Colorado's Politicians Could Soon Accept Crypto Contributions

Colorado's Secretary of State has proposed allowing political committees to accept contributions in cryptocurrency.

AccessTimeIconMay 21, 2018 at 11:00 a.m. UTC
Updated Sep 13, 2021 at 7:58 a.m. UTC

The state of Colorado could soon allow political committees to accept contributions in cryptocurrency.

The Office of the Colorado Secretary of State published a new working draft of its "Rules Concerning Campaign and Political Finance" on Wednesday, which notably includes a new section on cryptocurrency donations.

The document, which updates the Code of Colorado Regulations, does not specify any particular cryptocurrencies in the new rule, but does allow for market volatility and includes certain restrictions.

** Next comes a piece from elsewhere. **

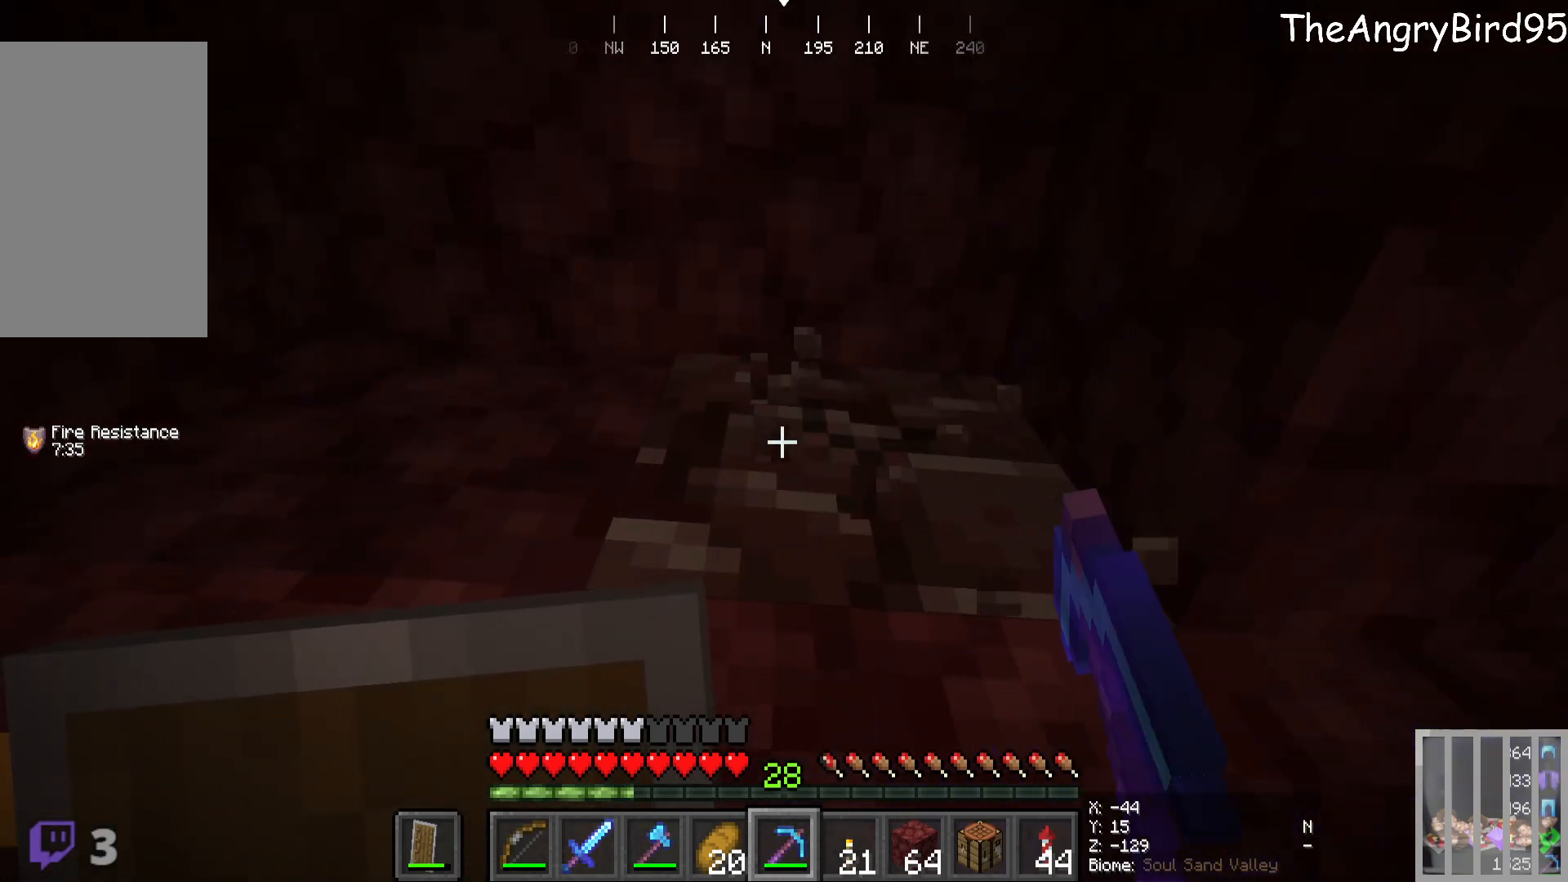
{"keys": ["d"], "mouse": ["left"], "events": [[500, "d", "down"]]}
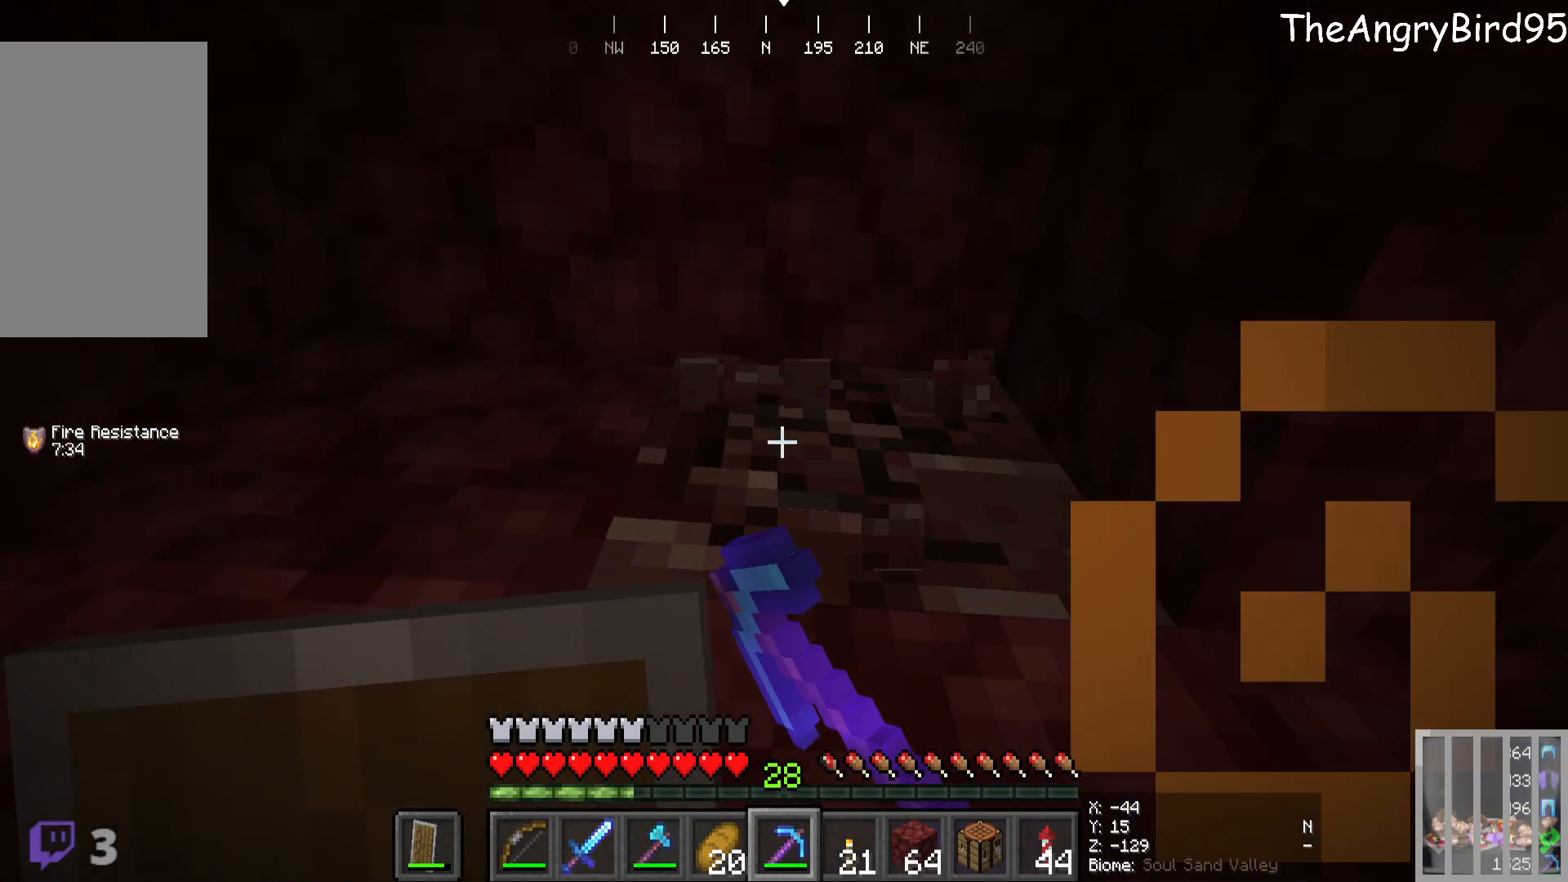
{"keys": [], "mouse": ["left"], "events": [[100, "d", "up"]]}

The proposed guidance states:

"A committee may accept contributions in cryptocurrency, up to the acceptable limit for a cash or coin contribution. The amount of the contribution is the value of the cryptocurrency at the time of the contribution. The committee must report any gain or loss after the contribution as other income or receipts."

Further sections note that anonymous contributions must be below $20, with contributions at or above that level being donated to a charitable organization or the state treasurer.

No maximum limit is specified in the document for contributions from identified donors, instead referring to supplementary documentation. According to the Secretary of State's website, this limit can range from $200 to no prohibition, depending on the position for which a candidate is running.

Residents of Colorado can provide feedback to the secretary's office on the draft until 5:00 p.m. local time on May 23. If approved, Colorado would become the latest state to allow cryptocurrency donations for this purpose.

The Federal Election Commission – which oversees national-level campaigns – previously announced it would allow bitcoin donations to political campaigns, as previously reported by CoinDesk. However, it is unclear whether the 2014 guidance would apply to the wider set of cryptocurrencies which exist today.